Data records:
□ □ □ □ □
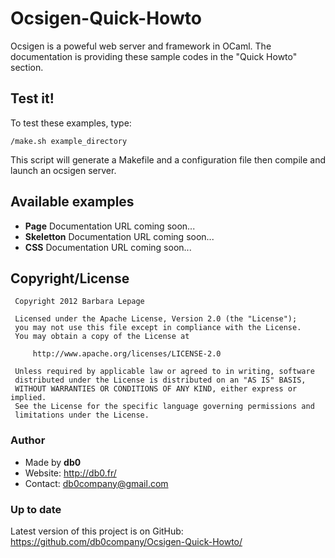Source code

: Ocsigen-Quick-Howto
===================

Ocsigen is a poweful web server and framework in OCaml.
The documentation is providing these sample codes in the "Quick Howto" section.


## Test it!

To test these examples, type:

    /make.sh example_directory

This script will generate a Makefile and a configuration file then compile
and launch an ocsigen server.


## Available examples

* __Page__
  Documentation URL coming soon...
* __Skeletton__
  Documentation URL coming soon...
* __CSS__
  Documentation URL coming soon...


## Copyright/License


     Copyright 2012 Barbara Lepage
  
     Licensed under the Apache License, Version 2.0 (the "License");
     you may not use this file except in compliance with the License.
     You may obtain a copy of the License at
  
         http://www.apache.org/licenses/LICENSE-2.0
  
     Unless required by applicable law or agreed to in writing, software
     distributed under the License is distributed on an "AS IS" BASIS,
     WITHOUT WARRANTIES OR CONDITIONS OF ANY KIND, either express or implied.
     See the License for the specific language governing permissions and
     limitations under the License.


### Author

* Made by __db0__
* Website: http://db0.fr/
* Contact: db0company@gmail.com


### Up to date

Latest version of this project is on GitHub:
https://github.com/db0company/Ocsigen-Quick-Howto/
□ □ □ □ □
What is required:
Word-for-word copy, no pictures: write out the entries above in full.

Problem solution:
Source code

: Ocsigen-Quick-Howto
===================

Ocsigen is a poweful web server and framework in OCaml.
The documentation is providing these sample codes in the "Quick Howto" section.


## Test it!

To test these examples, type:

    /make.sh example_directory

This script will generate a Makefile and a configuration file then compile
and launch an ocsigen server.


## Available examples

* __Page__
  Documentation URL coming soon...
* __Skeletton__
  Documentation URL coming soon...
* __CSS__
  Documentation URL coming soon...


## Copyright/License


     Copyright 2012 Barbara Lepage
  
     Licensed under the Apache License, Version 2.0 (the "License");
     you may not use this file except in compliance with the License.
     You may obtain a copy of the License at
  
         http://www.apache.org/licenses/LICENSE-2.0
  
     Unless required by applicable law or agreed to in writing, software
     distributed under the License is distributed on an "AS IS" BASIS,
     WITHOUT WARRANTIES OR CONDITIONS OF ANY KIND, either express or implied.
     See the License for the specific language governing permissions and
     limitations under the License.


### Author

* Made by __db0__
* Website: http://db0.fr/
* Contact: db0company@gmail.com


### Up to date

Latest version of this project is on GitHub:
https://github.com/db0company/Ocsigen-Quick-Howto/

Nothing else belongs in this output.